ビットマップ(BMP)ファイルを保存するメソッド

SaveBMPメソッド()で分かりにくいと思われる個所を抜粋して説明します。具体的にはBMP固有のダミーデータ対応()となります。

 def SaveBMP(self,file):
    ### メソッドで使用する変数 ###   
    xsize = self.xsize
    ysize = self.ysize
    dummy_size=0
    mod = (self.xsize*3)%4
    if (mod!=0) : dummy_size = 4 - mod
    bfSize = (xsize*3+dummy_size)*ysize

インスタンス変数 self.xsize, self.ysize から、ダミーデータのサイズdummy_sizeを計算します。この dummy_size はコンストラクタ __init__ メソッドでも出てきて、計算結果も同じとなるのですが、BMPファイル読み込み~BMPファイルの保存の間で画像サイズに変更が入った場合、 dummy_size の値も変わる可能性が高くなるので、汎用的なコードとするためにも、独立してダミーデータのサイズを計算する必要があります。

### RGBデータ本体へ書き込み ###
for y in range(ysize):
  for x in range(xsize):
    f.write(self.R[x][y].to_bytes(1,"little",signed=False))
    f.write(self.G[x][y].to_bytes(1,"little",signed=False))
    f.write(self.B[x][y].to_bytes(1,"little",signed=False))

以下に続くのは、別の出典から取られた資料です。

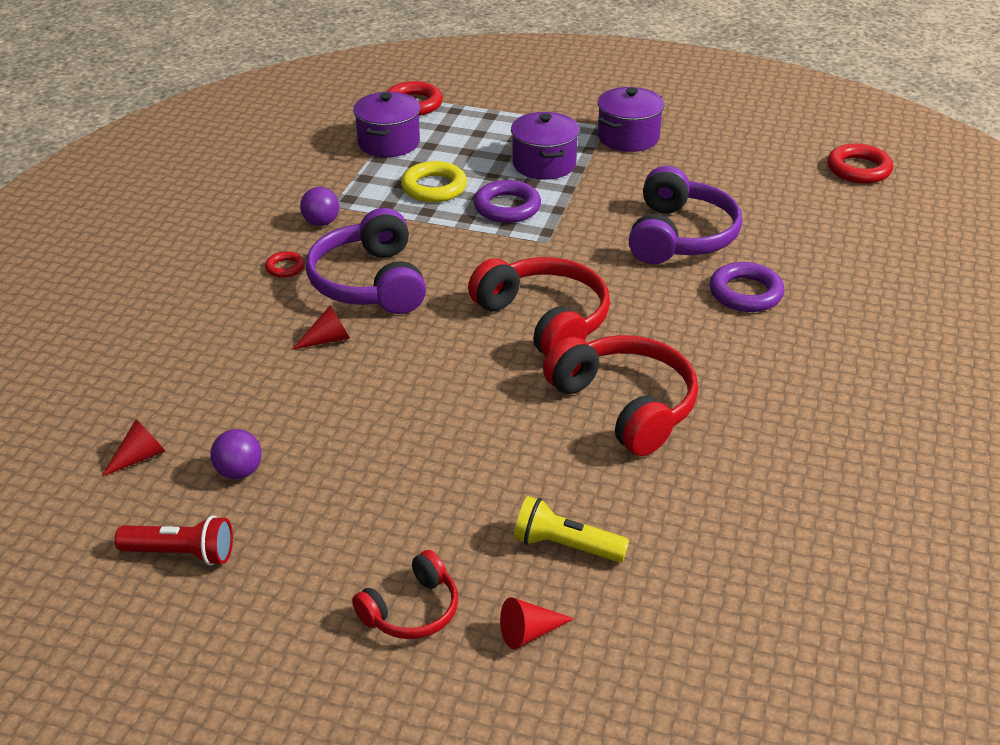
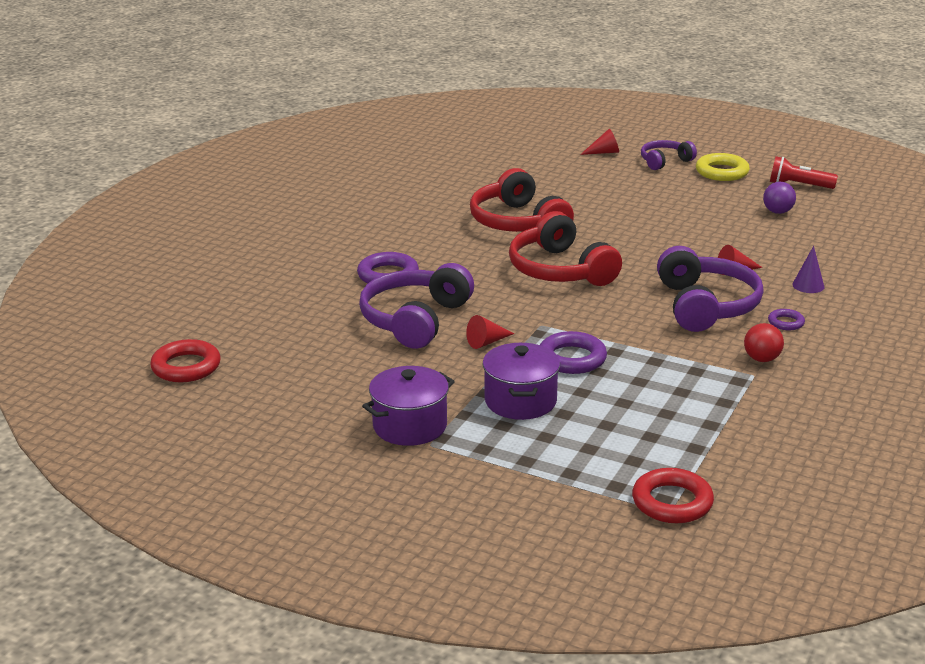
camera: 170 degrees left, 10 degrees down
red cone [101,419,166,477] -> red cone moved to [466,315,514,349]
red ring [265,251,305,278] -> purple ring [768,309,805,330]
purple ball [300,187,339,226] -> red ball [744,323,784,362]
red headphones [352,550,458,639] -> purple headphones [641,140,697,170]
purple pot [353,92,420,157] -> none
yellow ring [401,161,467,203] -> yellow ring moved to [696,153,750,181]
yellow flashlight [514,496,629,563] -> none
none -> purple cone [792,246,824,293]

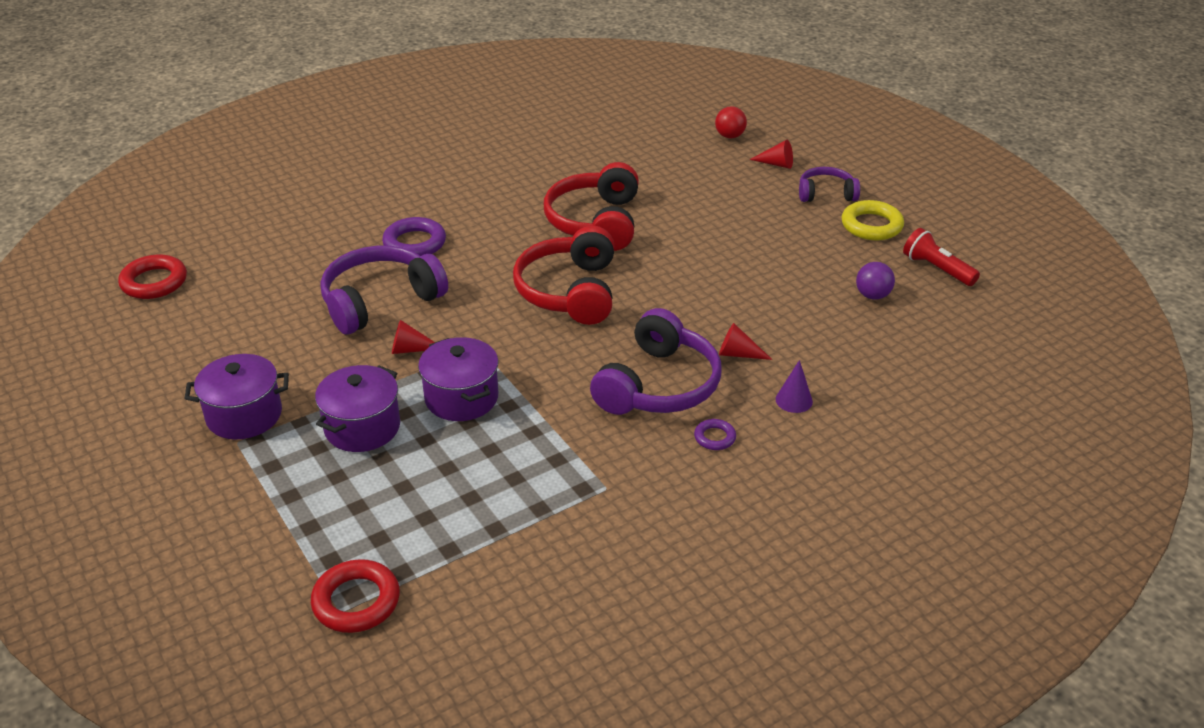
camera: 30 degrees right, 10 degrees up
purple ring [540,331,607,374] -> purple pot [418,337,499,421]
red ball [744,323,784,362] -> red ball moved to [715,106,747,139]

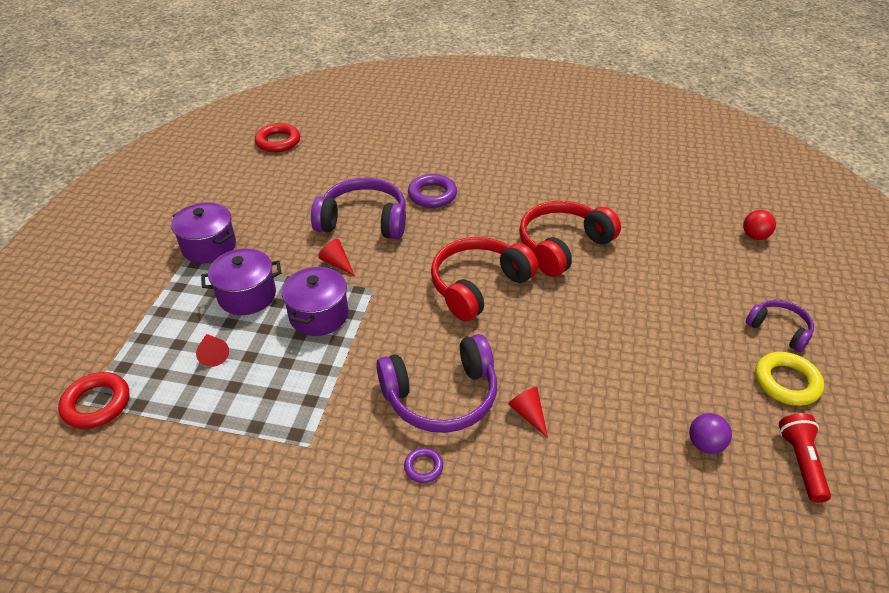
camera: 45 degrees right, 5 degrees up
red cone [749,140,793,169] -> red cone moved to [196,334,229,367]
purple cone [776,360,813,413] -> none

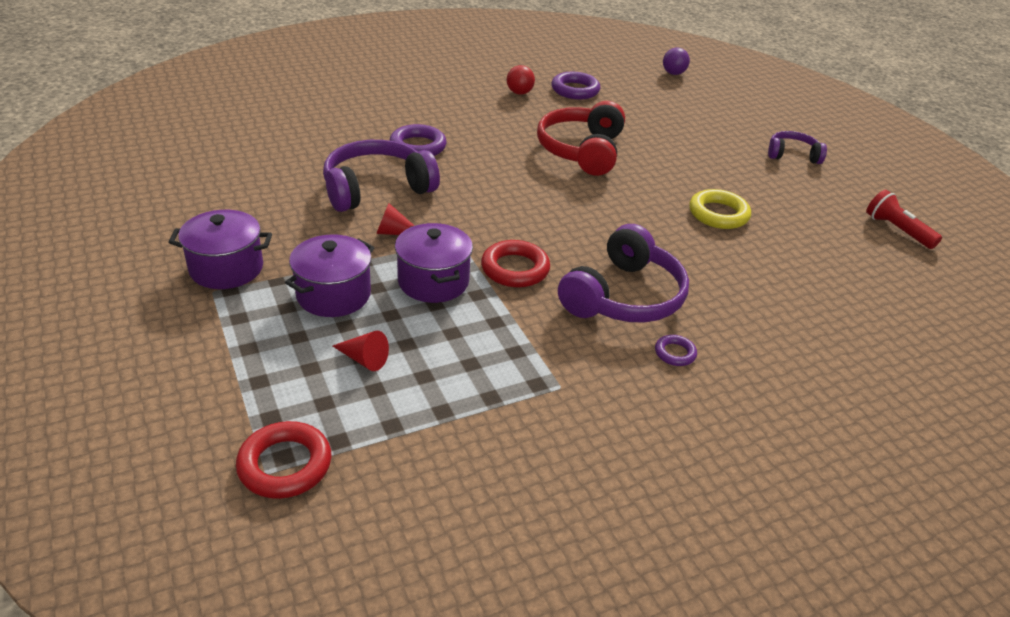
camera: 40 degrees left, 5 degrees down
red ring [255,123,300,153] -> red ring moved to [481,240,550,287]
red headphones [431,237,538,321] -> none
red cone [508,387,548,438] -> none
purple ball [689,413,732,454] -> purple ball moved to [663,47,690,75]
red ball [743,210,776,240] -> red ball moved to [507,65,535,95]
yellow ring [755,352,824,406] -> yellow ring moved to [689,189,751,229]
none -> purple ring [552,72,600,99]

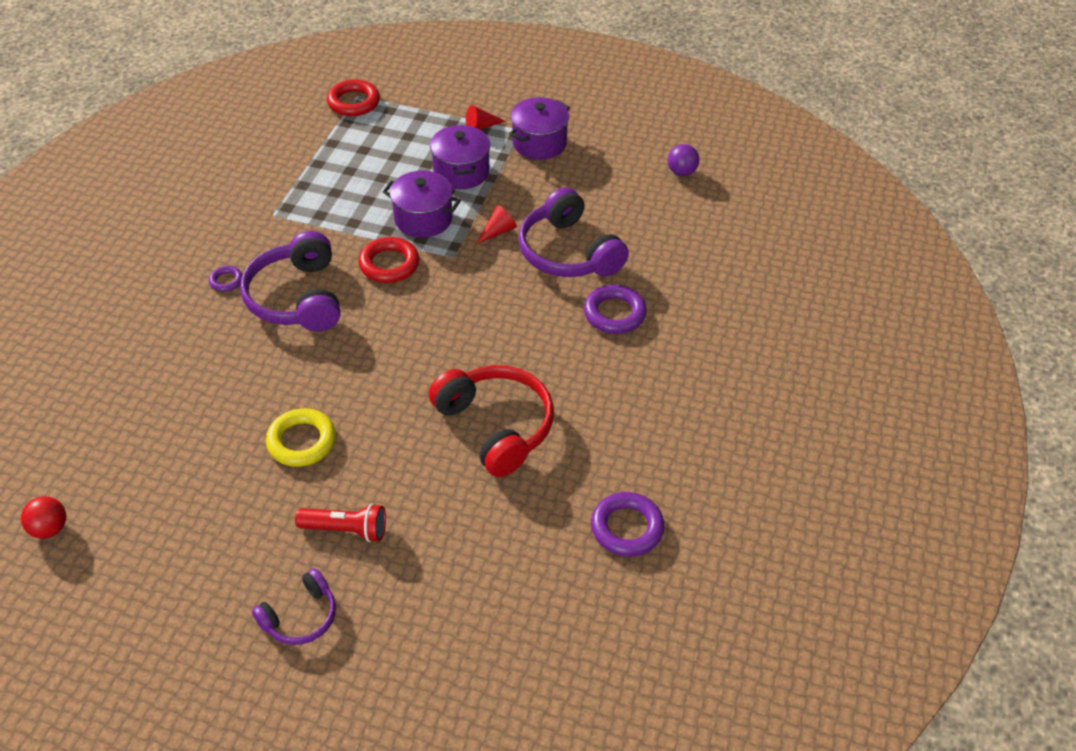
camera: 135 degrees right, 10 degrees up
purple headphones [323,140,440,212] -> purple headphones turned 135 degrees clockwise [518,187,629,277]
red cone [333,331,389,371] -> red cone moved to [466,105,506,130]
red ball [507,65,535,95] -> red ball moved to [21,496,67,539]
purple ball [663,47,690,75] -> purple ball moved to [668,144,699,176]
red flashlight [866,190,942,249] -> red flashlight moved to [295,504,386,542]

  ### 画像の横ラインデータサイズを4の倍数にそろえる ###
  for i in range(dummy_size): 
    f.write((255).to_bytes(1,"little",signed=False))

9~10行目でdummy_sizeのバイト数だけ、ダミーデータとして整数255を書き込んでいます。書き込む値は1Byteに収まる整数(unsigned 0~255, signed -128~127) )であれば何でもOKです。